Nach kritischem Beitrag Indien beschuldigt BBC der Steuerhinterziehung

Neu-Delhi · Dem Vorwurf durch das Finanzministerium waren dreitägige Durchsuchungen in BBC-Büros vorausgegangen. Die Organisation Reporter ohne Grenzen spekuliert über einen Zusammenhang mit einer Doku über Premierminister Narendra Modi.
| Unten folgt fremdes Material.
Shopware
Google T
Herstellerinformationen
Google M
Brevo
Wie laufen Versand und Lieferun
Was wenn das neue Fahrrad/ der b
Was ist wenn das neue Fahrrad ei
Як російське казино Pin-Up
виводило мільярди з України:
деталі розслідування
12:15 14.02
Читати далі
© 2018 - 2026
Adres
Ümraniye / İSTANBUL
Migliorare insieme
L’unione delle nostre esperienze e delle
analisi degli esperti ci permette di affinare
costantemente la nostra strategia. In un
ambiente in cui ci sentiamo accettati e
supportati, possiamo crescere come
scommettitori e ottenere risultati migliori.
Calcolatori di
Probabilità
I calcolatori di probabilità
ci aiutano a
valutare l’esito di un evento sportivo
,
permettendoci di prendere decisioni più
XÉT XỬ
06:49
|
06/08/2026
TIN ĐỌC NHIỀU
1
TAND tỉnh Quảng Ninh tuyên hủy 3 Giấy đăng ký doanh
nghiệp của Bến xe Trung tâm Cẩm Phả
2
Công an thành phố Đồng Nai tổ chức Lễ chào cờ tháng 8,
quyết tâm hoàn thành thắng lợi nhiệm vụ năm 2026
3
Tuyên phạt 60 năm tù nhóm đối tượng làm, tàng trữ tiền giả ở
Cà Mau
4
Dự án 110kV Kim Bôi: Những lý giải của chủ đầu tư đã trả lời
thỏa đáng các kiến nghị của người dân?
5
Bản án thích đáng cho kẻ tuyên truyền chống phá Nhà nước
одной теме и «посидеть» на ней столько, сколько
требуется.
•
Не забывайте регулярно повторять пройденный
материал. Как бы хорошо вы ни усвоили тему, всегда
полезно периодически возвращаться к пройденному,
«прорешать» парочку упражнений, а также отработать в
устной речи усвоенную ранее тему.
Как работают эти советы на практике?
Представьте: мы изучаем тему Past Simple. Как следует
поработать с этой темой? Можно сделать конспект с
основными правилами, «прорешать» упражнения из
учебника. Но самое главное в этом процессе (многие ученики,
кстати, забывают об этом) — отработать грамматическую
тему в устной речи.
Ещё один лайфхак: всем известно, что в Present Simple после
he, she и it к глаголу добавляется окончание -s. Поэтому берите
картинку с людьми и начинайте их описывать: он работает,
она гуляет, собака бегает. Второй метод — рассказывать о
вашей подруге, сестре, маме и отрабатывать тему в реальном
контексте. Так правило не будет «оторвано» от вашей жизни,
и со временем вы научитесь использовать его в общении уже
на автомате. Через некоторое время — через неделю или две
Nach mehrtägigen Durchsuchungen in BBC-Büros in Neu-Delhi und Mumbai hat das indische Finanzministerium der britischen Rundfunkanstalt Steuerhinterziehung vorgeworfen. Der Sender habe Einkommen und Gewinne aus seiner Arbeit in Indien nicht vollständig deklariert, teilte das Ministerium am Freitag mit. Die BBC gab an, sie werde angemessen reagieren, wenn die Einkommensteuerbehörde direkt Kontakt zu ihr aufnehme. Das Wohlergehen betroffener Beschäftigter der Rundfunkanstalt habe für die BBC Priorität.

Die Durchsuchungen waren am Donnerstagabend nach drei Tagen abgeschlossen worden. Sie erfolgten nach der Veröffentlichung einer BBC-Dokumentation in Großbritannien, die dem indischen Premierminister Narendra Modi kritisch gegenübersteht. Oppositionsparteien und Medienorganisationen haben die Durchsuchungen als Versuch kritisiert, die Medien einzuschüchtern.

Zum Vorwurf der Steuerhinterziehung wurde von Behördenseite mitgeteilt, es seien „mehrere Diskrepanzen und Ungereimtheiten“ bei der BBC festgestellt worden. Es seien „wichtige Beweise“ gesammelt worden. Aussagen von Beschäftigten, digitale Beweise und Dokumente würden später noch genauer untersucht. In einer Mitteilung wurde der BBC auch vorgeworfen, sie habe nicht genug Steuern auf Einnahmen von Beschäftigten aus dem Ausland gezahlt, die für kurze Zeit in Indien gearbeitet hätten.

Die internationale Medienorganisation Reporter ohne Grenzen verurteilte die Durchsuchungen am Donnerstag als Versuch, unabhängige Medien zu stoppen. „Diese Razzien haben alle den Anschein einer Vergeltungsaktion gegen die BBC, weil sie vor drei Wochen eine Dokumentation veröffentlicht hat, die Premierminister Narendra Modi kritisch gegenübersteht.“

In der zweiteiligen Dokumentation „India: The Modi Question“ wird die Rolle von Modi bei muslimfeindlichen Ausschreitungen 2002 im indischen Staat Gujarat untersucht. Damals war er Chefminister des Staats. Bei den Ausschreitungen wurden mehr als 1000 Menschen getötet. Modi hat bestritten, dass die Behörden unter seiner Ägide damals zu der Gewalt ermutigt hätten. Der Oberste Gerichtshof teilte mit, es gebe keine Beweise, um Modi vor Gericht zu stellen. Im zweiten Teil der Dokumentation geht es nach Angaben auf der BBC-Website um die Bilanz der Modi-Regierung nach der 2019 erfolgten Wiederwahl.

Die Regierung ließ die Ausstrahlung der Dokumentation in Indien über Sonderbefugnisse unter IT-Gesetzen blockieren.